- _About this exercise_: Transcribe exactly the line that contains "thumb mcp: (963, 1069)" and every line after it through the end of the records, with nothing else.

- _Named joint coordinates_:
++++
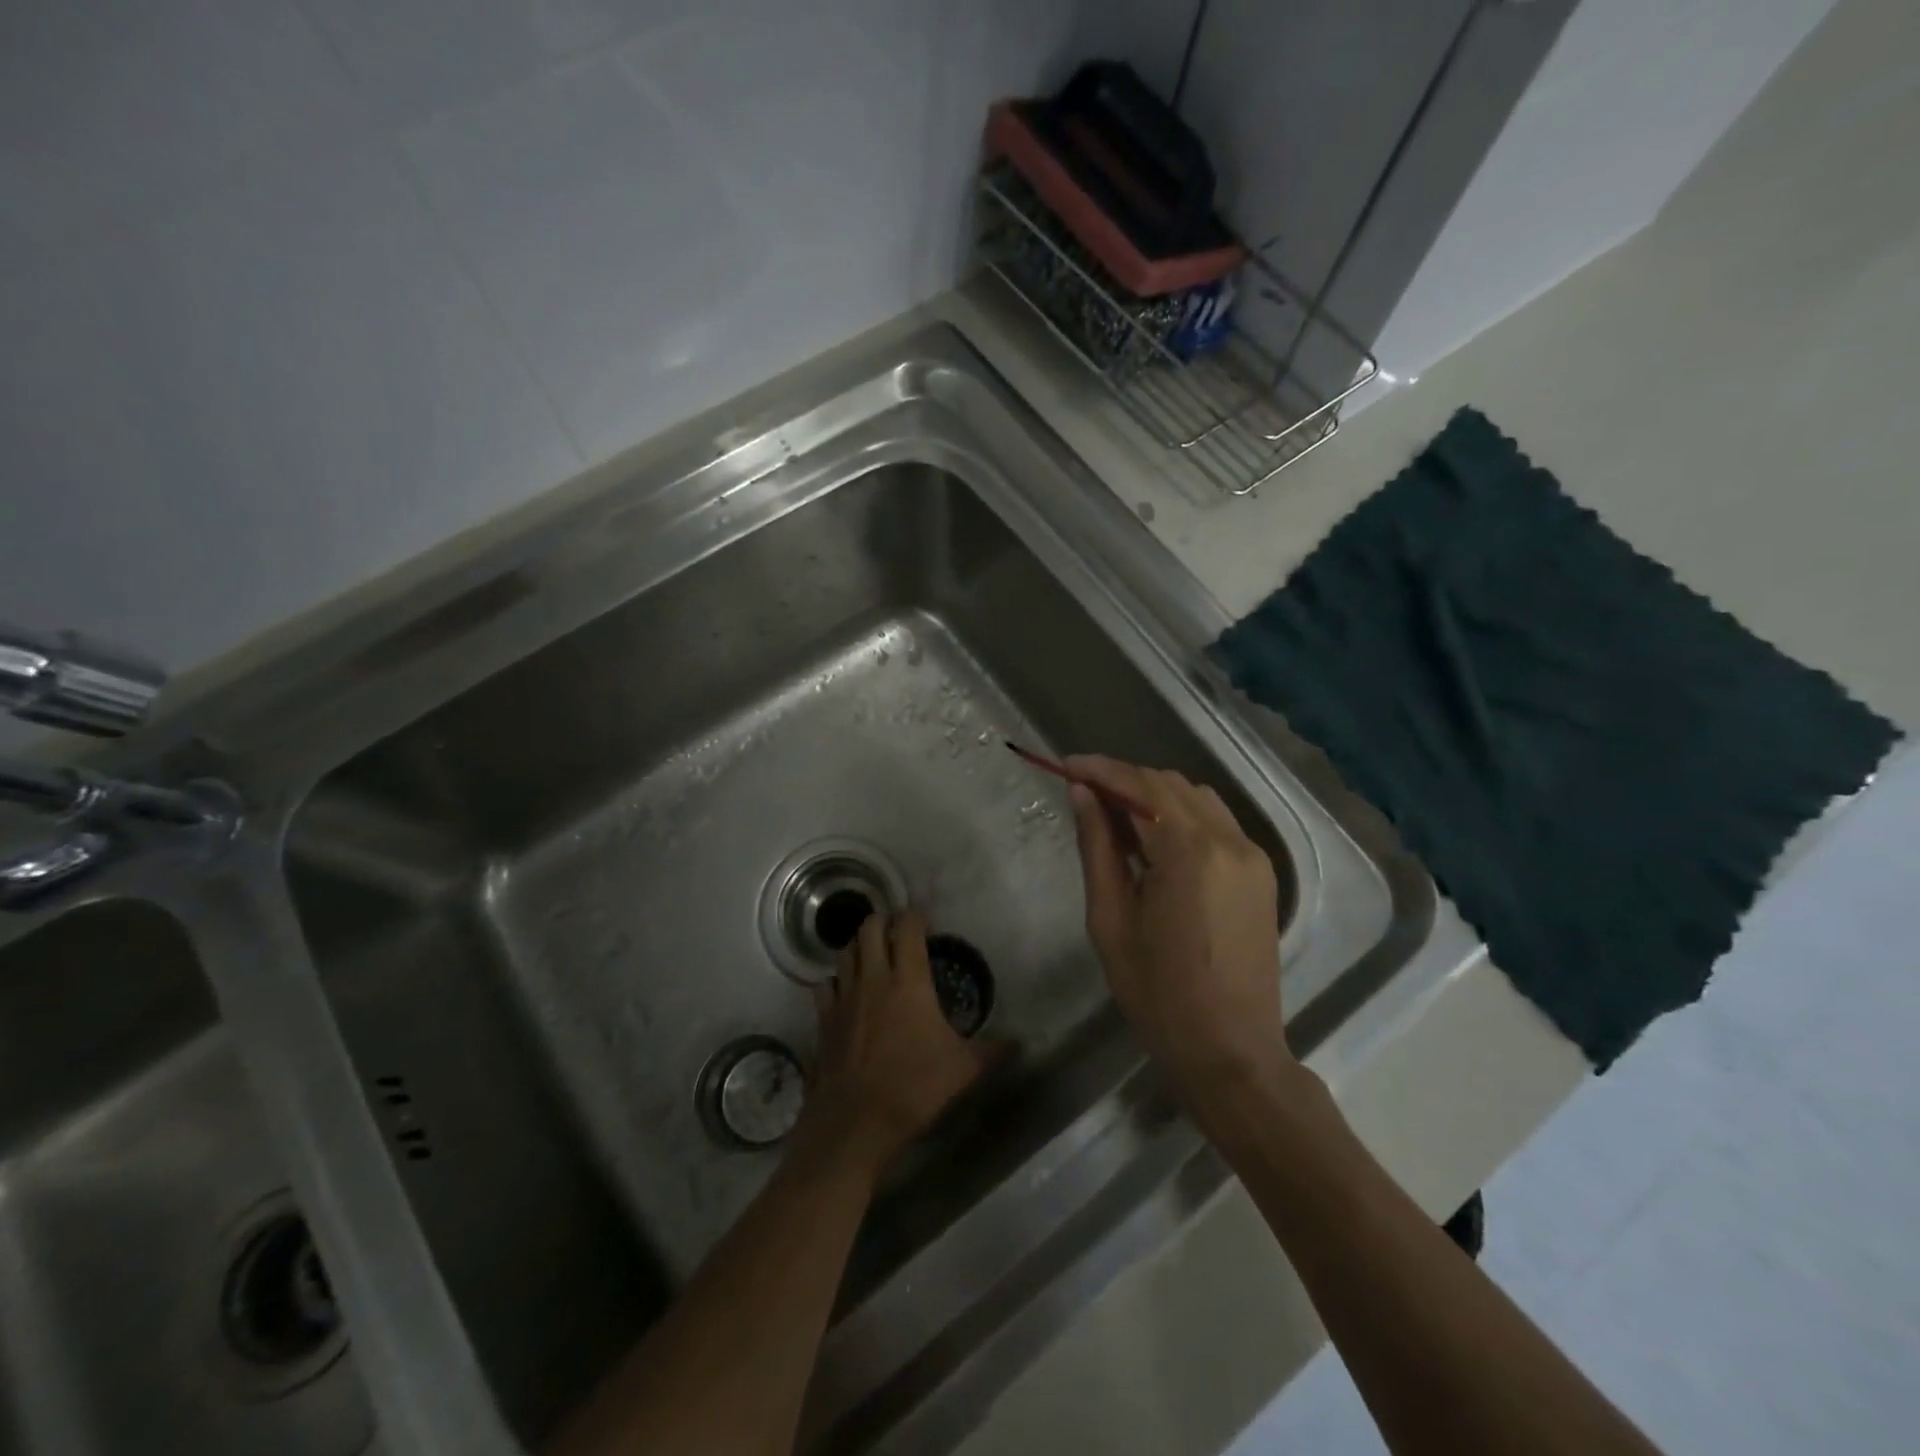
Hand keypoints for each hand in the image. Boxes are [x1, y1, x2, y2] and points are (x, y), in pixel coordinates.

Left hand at [805, 910, 995, 1168]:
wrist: (856, 1120)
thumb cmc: (914, 1086)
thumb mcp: (963, 1069)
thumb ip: (992, 1051)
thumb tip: (1020, 1043)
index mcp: (908, 981)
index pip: (907, 929)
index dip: (916, 917)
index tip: (925, 921)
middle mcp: (873, 978)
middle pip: (870, 927)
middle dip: (884, 920)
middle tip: (897, 931)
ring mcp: (844, 996)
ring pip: (845, 951)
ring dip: (859, 945)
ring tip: (872, 953)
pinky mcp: (824, 1018)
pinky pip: (825, 983)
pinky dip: (835, 978)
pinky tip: (844, 989)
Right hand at [1066, 755, 1294, 1118]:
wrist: (1231, 1052)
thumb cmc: (1158, 994)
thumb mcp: (1111, 919)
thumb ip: (1097, 847)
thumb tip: (1082, 794)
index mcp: (1190, 853)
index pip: (1141, 787)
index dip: (1101, 770)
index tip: (1066, 765)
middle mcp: (1230, 841)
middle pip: (1170, 784)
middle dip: (1125, 780)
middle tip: (1084, 794)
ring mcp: (1252, 856)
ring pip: (1197, 798)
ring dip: (1154, 795)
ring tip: (1115, 818)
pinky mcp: (1261, 873)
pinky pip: (1216, 823)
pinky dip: (1181, 816)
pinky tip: (1154, 840)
++++
- _Response box_:
thumb mcp: (963, 1069)
thumb ip: (992, 1051)
thumb tip: (1020, 1043)
index mcp: (908, 981)
index pip: (907, 929)
index dip: (916, 917)
index tip: (925, 921)
middle mcp: (873, 978)
middle pip: (870, 927)
middle dip: (884, 920)
middle tip: (897, 931)
ring mcp: (844, 996)
ring pip: (845, 951)
ring dip: (859, 945)
ring tip: (872, 953)
pinky mcp: (824, 1018)
pinky pip: (825, 983)
pinky dip: (835, 978)
pinky tip: (844, 989)
Right hand at [1066, 755, 1294, 1118]:
wrist: (1231, 1052)
thumb cmc: (1158, 994)
thumb mcp: (1111, 919)
thumb ip: (1097, 847)
thumb tip: (1082, 794)
index mcp: (1190, 853)
index pip: (1141, 787)
index dip: (1101, 770)
index tip: (1066, 765)
middle mcp: (1230, 841)
middle pip: (1170, 784)
middle dip: (1125, 780)
middle tip: (1084, 794)
ring mcp: (1252, 856)
ring pip: (1197, 798)
ring dip: (1154, 795)
ring tip: (1115, 818)
pinky mcp: (1261, 873)
pinky pip: (1216, 823)
pinky dip: (1181, 816)
pinky tip: (1154, 840)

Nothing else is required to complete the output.